Repeat abuse of amphetamines can lead to tolerance and physical or psychological dependence and users risk severe physical and mental health impairments from their abuse. Amphetamines can be taken orally, crushed and snorted, or diluted for intravenous injection. Amphetamine addictions are hard to treat and in most cases, the addict is a poly substance abuser or has a co-existing mental health disorder. them. According to the Drug Enforcement Administration, ”Chronic abuse produces a psychosis that resembles schizophrenia and is characterized by: Paranoia, picking at the skin, preoccupation with one’s own thoughts, and auditory and visual hallucinations.”
10 Amphetamine Side Effects To Look Out For
- Intense cravings are an indication of amphetamine addiction which is a serious risk with heavy or long term abuse.
- Amphetamines act on the central nervous system increasing dopamine and norepinephrine making the person feel energetic or exhilarated but, when the usage stops, the person exhibits a “crash” which produces extreme fatigue, depression, lack of motivation, and insomnia.
- Amphetamines increase respiration, heart rate, blood pressure, and body temperature.

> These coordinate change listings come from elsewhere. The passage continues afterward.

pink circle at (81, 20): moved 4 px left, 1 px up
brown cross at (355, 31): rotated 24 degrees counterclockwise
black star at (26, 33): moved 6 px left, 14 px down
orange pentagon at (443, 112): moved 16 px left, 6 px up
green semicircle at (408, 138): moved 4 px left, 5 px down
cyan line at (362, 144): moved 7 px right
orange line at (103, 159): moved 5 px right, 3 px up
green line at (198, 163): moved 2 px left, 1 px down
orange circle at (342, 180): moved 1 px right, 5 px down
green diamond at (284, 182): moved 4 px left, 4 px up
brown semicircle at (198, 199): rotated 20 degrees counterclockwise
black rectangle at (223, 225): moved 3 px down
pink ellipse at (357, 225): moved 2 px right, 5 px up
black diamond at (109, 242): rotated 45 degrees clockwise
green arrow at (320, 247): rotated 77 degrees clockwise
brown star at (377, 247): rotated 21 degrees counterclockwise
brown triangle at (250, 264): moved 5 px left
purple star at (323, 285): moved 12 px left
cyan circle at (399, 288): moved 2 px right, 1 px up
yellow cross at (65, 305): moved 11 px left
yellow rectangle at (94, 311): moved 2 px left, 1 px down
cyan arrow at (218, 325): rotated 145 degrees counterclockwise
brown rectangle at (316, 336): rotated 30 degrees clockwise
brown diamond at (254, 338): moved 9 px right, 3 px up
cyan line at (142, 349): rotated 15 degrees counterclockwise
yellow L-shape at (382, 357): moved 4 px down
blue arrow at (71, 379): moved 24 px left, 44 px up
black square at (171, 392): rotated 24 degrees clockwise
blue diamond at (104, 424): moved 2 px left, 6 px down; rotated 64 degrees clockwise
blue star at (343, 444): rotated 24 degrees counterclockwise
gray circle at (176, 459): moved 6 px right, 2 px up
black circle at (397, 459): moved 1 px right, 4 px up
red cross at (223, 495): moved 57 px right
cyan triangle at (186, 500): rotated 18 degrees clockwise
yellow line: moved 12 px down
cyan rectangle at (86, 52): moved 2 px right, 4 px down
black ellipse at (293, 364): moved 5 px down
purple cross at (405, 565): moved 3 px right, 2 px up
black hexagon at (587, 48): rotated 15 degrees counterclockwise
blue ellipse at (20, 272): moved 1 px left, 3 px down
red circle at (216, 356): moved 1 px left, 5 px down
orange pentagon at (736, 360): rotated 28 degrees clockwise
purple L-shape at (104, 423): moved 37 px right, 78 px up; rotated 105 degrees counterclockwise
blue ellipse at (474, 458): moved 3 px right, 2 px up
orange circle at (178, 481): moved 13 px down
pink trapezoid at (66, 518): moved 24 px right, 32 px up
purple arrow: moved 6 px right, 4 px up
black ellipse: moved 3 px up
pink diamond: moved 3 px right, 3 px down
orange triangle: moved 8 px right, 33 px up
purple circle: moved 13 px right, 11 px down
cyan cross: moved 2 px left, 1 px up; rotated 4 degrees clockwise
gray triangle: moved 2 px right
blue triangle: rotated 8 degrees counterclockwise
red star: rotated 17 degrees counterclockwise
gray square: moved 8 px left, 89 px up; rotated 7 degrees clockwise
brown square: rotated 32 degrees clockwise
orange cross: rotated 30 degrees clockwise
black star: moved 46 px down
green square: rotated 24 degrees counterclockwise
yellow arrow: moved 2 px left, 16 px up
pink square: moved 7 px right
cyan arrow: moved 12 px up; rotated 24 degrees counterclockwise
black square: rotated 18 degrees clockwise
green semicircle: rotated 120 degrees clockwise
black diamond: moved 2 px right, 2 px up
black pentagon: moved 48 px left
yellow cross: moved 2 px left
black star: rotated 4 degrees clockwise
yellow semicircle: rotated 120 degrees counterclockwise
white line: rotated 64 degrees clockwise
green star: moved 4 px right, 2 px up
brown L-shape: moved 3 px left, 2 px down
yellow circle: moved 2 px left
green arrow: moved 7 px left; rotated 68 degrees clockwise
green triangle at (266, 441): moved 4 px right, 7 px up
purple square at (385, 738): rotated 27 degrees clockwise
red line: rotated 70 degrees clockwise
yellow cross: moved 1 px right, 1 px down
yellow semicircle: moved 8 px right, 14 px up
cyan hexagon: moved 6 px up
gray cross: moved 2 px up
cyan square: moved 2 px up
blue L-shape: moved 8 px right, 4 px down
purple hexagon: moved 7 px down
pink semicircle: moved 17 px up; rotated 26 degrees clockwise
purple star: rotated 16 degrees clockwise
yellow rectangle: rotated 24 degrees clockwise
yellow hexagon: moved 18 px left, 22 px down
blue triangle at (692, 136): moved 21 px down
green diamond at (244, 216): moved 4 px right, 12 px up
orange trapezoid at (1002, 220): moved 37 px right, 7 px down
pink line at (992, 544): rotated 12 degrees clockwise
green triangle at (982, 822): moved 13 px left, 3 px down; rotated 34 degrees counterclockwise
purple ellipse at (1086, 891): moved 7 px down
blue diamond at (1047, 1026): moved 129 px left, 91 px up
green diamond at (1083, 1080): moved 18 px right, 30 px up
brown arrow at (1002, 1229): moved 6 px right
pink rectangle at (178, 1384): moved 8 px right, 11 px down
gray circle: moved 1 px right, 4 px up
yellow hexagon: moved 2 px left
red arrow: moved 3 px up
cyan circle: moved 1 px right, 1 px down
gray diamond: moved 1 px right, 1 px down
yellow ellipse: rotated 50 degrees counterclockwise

If these symptoms persist or worsen they can be dangerous.
- Amphetamine tolerance requires the person to use more of the drug to achieve the same desired effect and can lead to a physical and/or psychological dependency.
- Amphetamines can cause mental health issues and are frequently associated with paranoia, agitation, hostility, aggression, panic attacks, suicidal or harmful tendencies, and stimulant psychosis.
- Overdose on amphetamines involves using too much, too frequently, or combining these drugs with other substances or alcohol. Symptoms include; confusion, hyperthermia, high or low blood pressure, irregular heartbeat, rapid respirations, inability to urinate, involuntary muscle twitching, and severe agitation. In large overdoses, coma seizures, stroke, kidney failure, respiratory failure, or cardiovascular problems can be fatal.
- Nausea, vomiting, or diarrhea are common gastrointestinal effects but if prolonged they can lead to dehydration.
- Sexual side effects in males can include erectile dysfunction, prolonged erections, or frequent erections.
- Amphetamines decrease appetite and weight loss can be significant, causing weakness or other physical impairments
- Amphetamines decrease sleep and this can lead to abnormal mood disturbances and irrational behaviors.